Lorsque Romain Gary publie les trois courts textes présentés dans ce recueil de la collection Folio 3€, l'écologie n'est pas encore un thème d'actualité. Quelques précurseurs alertent déjà sur les dangers que l'homme fait courir à son environnement mais les effets dévastateurs sont encore insuffisamment visibles pour atteindre l'opinion. Pourtant, l'auteur de ces textes tend un regard particulièrement perspicace sur la question écologique.
Dans Une puissance et une promesse rassurante, un texte de quatre pages de 1962, il rend hommage à la beauté de la mer, mystérieuse et apaisante. On aura beau l'analyser, l'expliquer scientifiquement, rien ne saura jamais élucider la fascination qu'elle exerce sur l'être humain.

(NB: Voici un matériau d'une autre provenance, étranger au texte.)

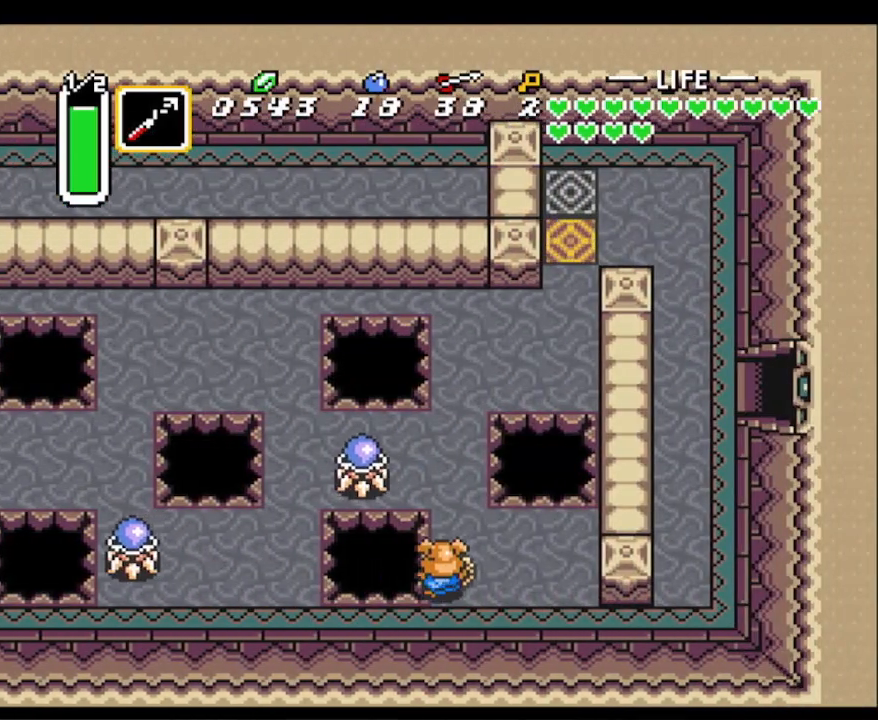
{"buttons": ["DPAD_UP"], "events": [[433, "DPAD_RIGHT", "down"], [500, "DPAD_RIGHT", "up"]]}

La Lettre à l'éléphant écrite en 1968 est une adresse directe à un animal maltraité par l'homme, qui l'a chassé pour son ivoire et, plus cruellement, pour le plaisir. Romain Gary retrace la relation qu'il tisse avec l'éléphant, depuis son enfance où ce n'était qu'une peluche qui lui était très chère jusqu'à sa vraie rencontre avec un spécimen au Soudan, dont il garde un souvenir vif et tendre. Le texte est une déclaration d'attachement à l'animal, tout autant qu'une remise en cause du traitement que les êtres humains lui réservent. C'est aussi l'occasion pour lui de mettre en garde de façon détournée contre le danger communiste.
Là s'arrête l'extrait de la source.